* _ZITIERTER AUSZUG_
■ ■ ■ ■
Bild: Künftig werden mehr davon einfahren: Ein Schiff liefert Flüssiggas in d…
Berlin Warschau taz | Es war eine [1][ziemliche Sensation], die Robert
Habeck am Dienstagnachmittag in Warschau eher beiläufig verkündete:
Deutschland habe die Ölimporte aus Russland in den letzten Wochen bereits
von 35 auf 12 Prozent des Gesamtbedarfs gesenkt, sagte der grüne
Wirtschaftsminister. Die Importe per Schiff seien bereits komplett gestoppt
worden, lediglich die ostdeutsche Raffinerie in Schwedt werde derzeit noch
über die Pipeline „Druschba“ (deutsch: Freundschaft) mit russischem Öl
versorgt.
■ ■ ■ ■
* _DARGESTELLTE DATEN_
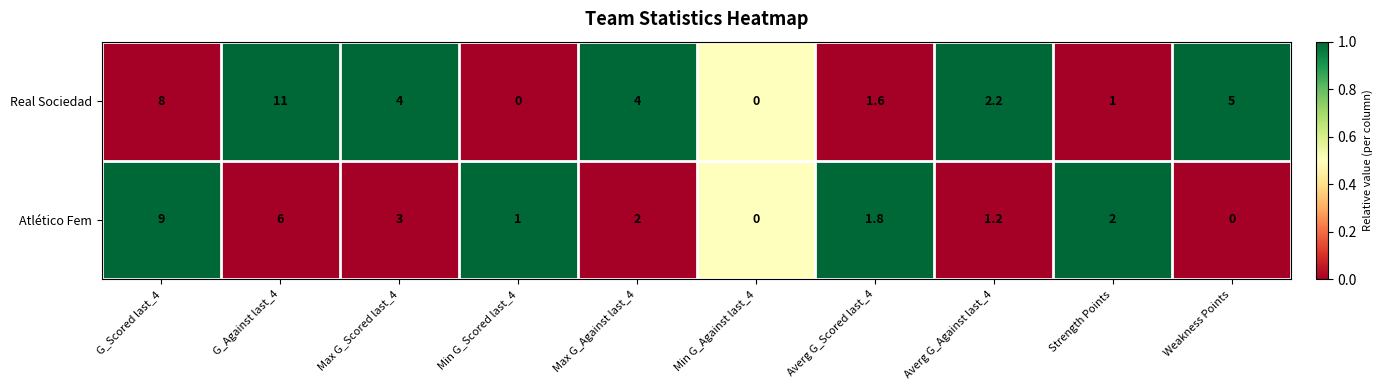

What is the average value of the Atlético Fem series?

2.6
■ ■ ■ ■
* _AUFGABEN UND ÜBUNGEN_
a. Führe alle Städte- und Ländernamen auf, die im Auszug über die russischen Ölimporte genannt werden.
b. Gib an, auf wie viel Prozent des Gesamtbedarfs Deutschland die Ölimporte aus Russland laut dem Auszug über die russischen Ölimporte gesenkt hat.

* _LÖSUNGEN DER AUFGABEN_
a. Berlin, Warschau, Deutschland, Russland, Schwedt

b. Auf 12 Prozent des Gesamtbedarfs.